The treaty officially recognises five states which possess nuclear arms. These are the UK, USA, Russia, France and China which are all permanent members of the Security Council of the United Nations. This is no coincidence; in fact it seems to fit perfectly into the idea that the permanent members of the Security Council have gained an overarching power above that of all other nations. Indeed they always sit on the Security Council unlike the other ten seats which change frequently. The non-Proliferation Treaty assigned a special organisation known as IAEA to monitor all nations suspect of having nuclear arms. Despite what the treaty recognises, it seems that other states, which include Pakistan and India, have also been said to be in possession of these weapons. One of the worst kept secrets of international relations is that of Israel. Albeit its constant denial there is substantial evidence to believe that Israel has been constructing its own nuclear weapons. It is also thought that North Korea decided to abandon the treaty to start its own nuclear pile stock. The IAEA is only allowed to check those countries that have signed the treaty therefore from the moment in which North Korea left the agreement no organisation was able to monitor its stockpile.

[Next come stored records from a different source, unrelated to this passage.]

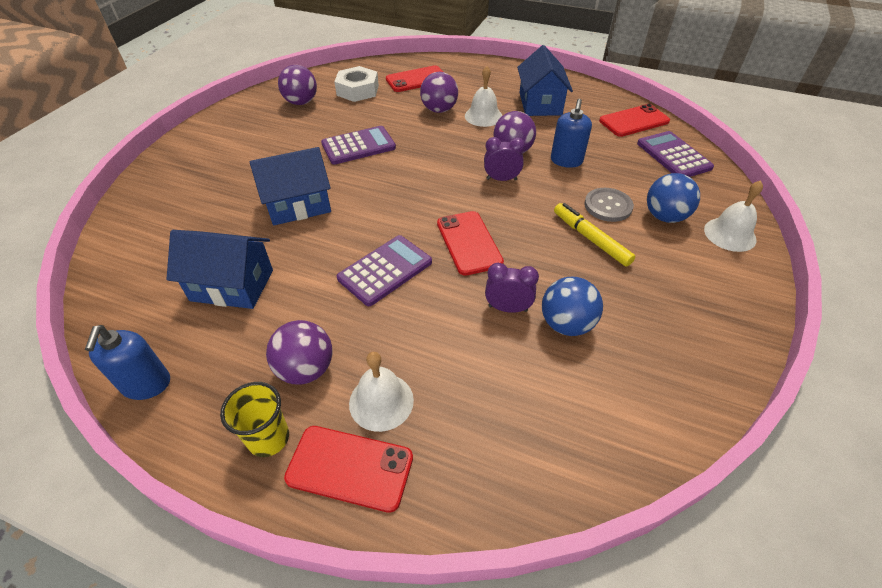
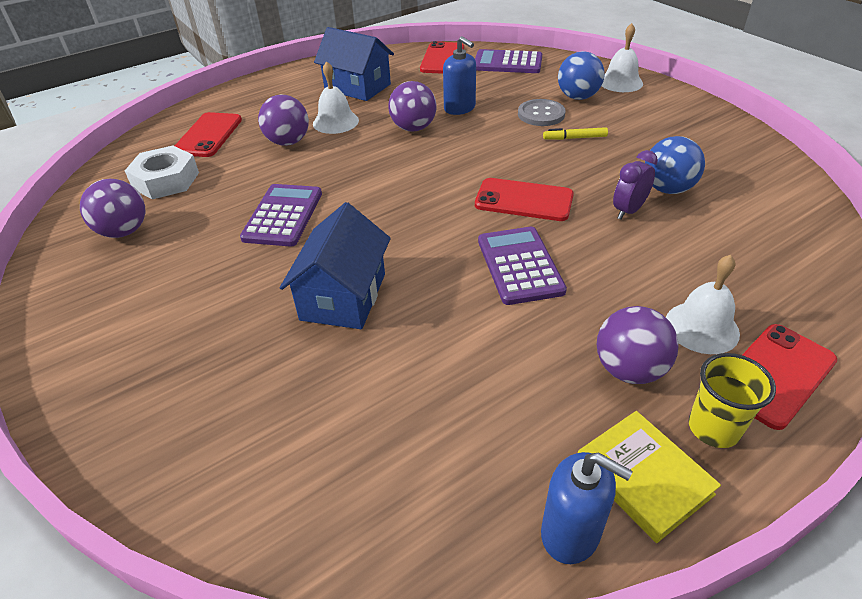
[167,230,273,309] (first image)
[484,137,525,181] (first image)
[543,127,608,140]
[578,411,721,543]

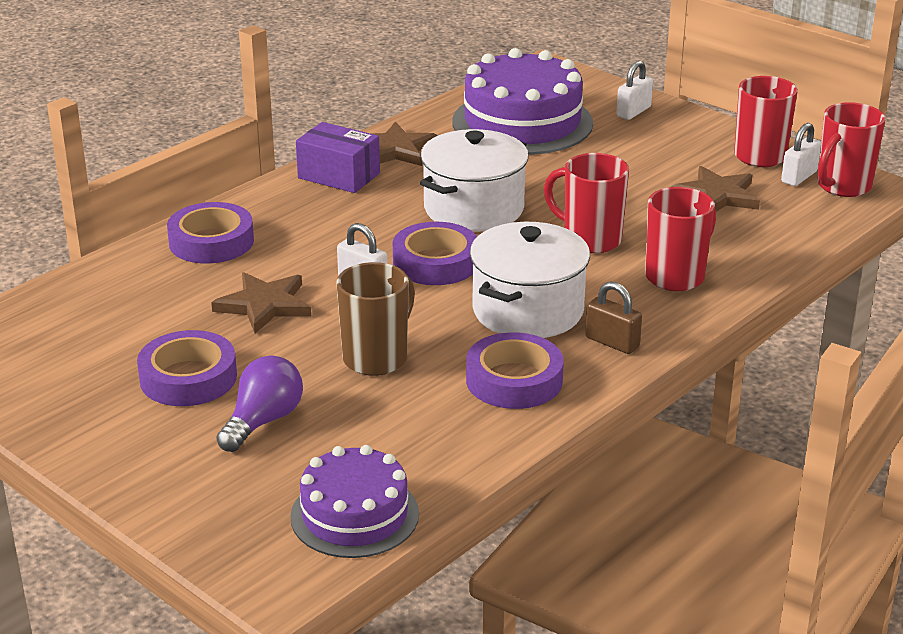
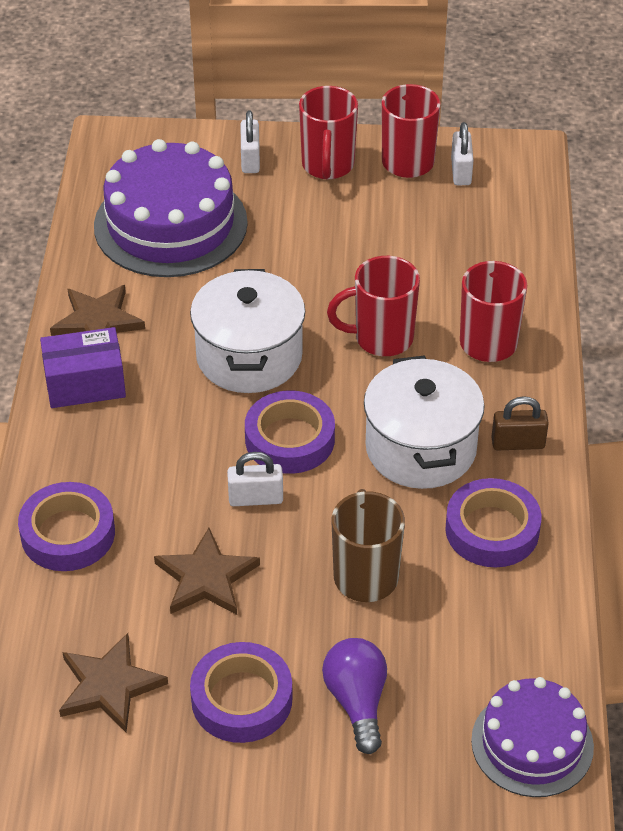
[59,633,168,732]
[299,86,358,179]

The call for disarmament in the treaty has been successful for some countries. For example both South Africa and Ukraine gave up their nuclear weapons. In the case of Ukraine in return for this kind gesture it was guaranteed its own sovereignty – although today we know that Russia strongly undermines the nation’s borders. The big question remains: do the five big powers intend on giving up their own stock piles any time soon? Soon after the tragedy of Hiroshima US President Truman gave a speech on the horrific event and depicted nuclear arms as a tool or war and almost a quick and easy tool to end conflict. Swiftly after, however, politicians worldwide realised the true monstrosity of these weapons and recognised the need to restrict them.
States can gain nuclear weapons both horizontally and vertically. By horizontally, we intend that there can be an increase in previous non-nuclear states gaining access to nuclear weapons whereas vertically refers to states that already own nuclear weapons and then increase their stockpile. The Non-Proliferation Treaty seeks to eliminate both of these pathways to nuclear arms yet its success is debatable. In terms of horizontal ways of obtaining nuclear weapons the treaty hasn’t quite reached its goal as we have gone from five states owning nuclear arms to an estimated ten states, so the number has doubled. Vertically, however, the treaty has been slightly more effective as both the US and Russia have slowly and steadily decreased their stockpiles in a mirror fashion. The reason these two nations decrease their numbers at the same pace is so that neither one can have the upper hand and pose a bigger nuclear threat to the other. But to what extent will these states decrease their stockpile? Will we ever once again live in a world without nuclear weapons or is this simply the beginning of the end for the Non-Proliferation Treaty?